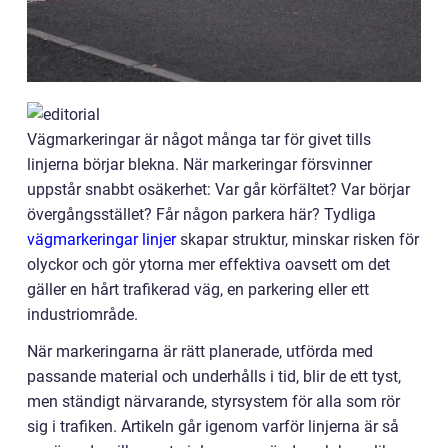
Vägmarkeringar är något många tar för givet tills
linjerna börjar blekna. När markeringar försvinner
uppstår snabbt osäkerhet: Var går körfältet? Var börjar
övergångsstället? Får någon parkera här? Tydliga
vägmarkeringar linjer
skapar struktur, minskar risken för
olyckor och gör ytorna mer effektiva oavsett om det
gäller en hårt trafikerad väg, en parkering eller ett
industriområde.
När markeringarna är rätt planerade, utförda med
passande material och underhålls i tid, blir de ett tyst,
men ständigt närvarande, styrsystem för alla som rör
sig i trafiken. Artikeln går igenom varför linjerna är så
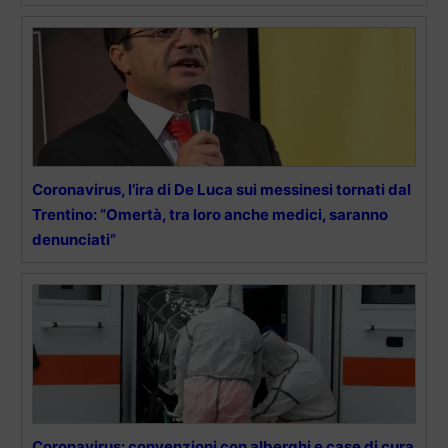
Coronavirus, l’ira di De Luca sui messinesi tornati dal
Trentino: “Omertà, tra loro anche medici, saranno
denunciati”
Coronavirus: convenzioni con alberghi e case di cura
* * *
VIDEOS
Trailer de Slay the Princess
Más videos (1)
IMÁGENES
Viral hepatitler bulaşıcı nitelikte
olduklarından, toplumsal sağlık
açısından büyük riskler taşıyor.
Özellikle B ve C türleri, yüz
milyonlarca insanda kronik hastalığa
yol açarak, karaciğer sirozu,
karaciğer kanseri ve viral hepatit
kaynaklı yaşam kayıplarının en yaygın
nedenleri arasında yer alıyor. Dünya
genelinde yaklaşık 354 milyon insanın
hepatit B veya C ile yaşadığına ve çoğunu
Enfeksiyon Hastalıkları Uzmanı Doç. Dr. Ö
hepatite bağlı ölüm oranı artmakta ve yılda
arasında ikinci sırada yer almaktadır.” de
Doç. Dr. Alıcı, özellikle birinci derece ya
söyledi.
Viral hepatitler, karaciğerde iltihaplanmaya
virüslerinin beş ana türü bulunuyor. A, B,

▶ [What to do]: Leave out the images and write out the lines above exactly, from the one with "gäller en hårt" up to and including the one with "Coronavirus, l’ira di".

▶ [Task output]:
gäller en hårt trafikerad väg, en parkering eller ett
industriområde.
När markeringarna är rätt planerade, utförda med
passande material och underhålls i tid, blir de ett tyst,
men ständigt närvarande, styrsystem för alla som rör
sig i trafiken. Artikeln går igenom varför linjerna är så
Coronavirus, l’ira di De Luca sui messinesi tornati dal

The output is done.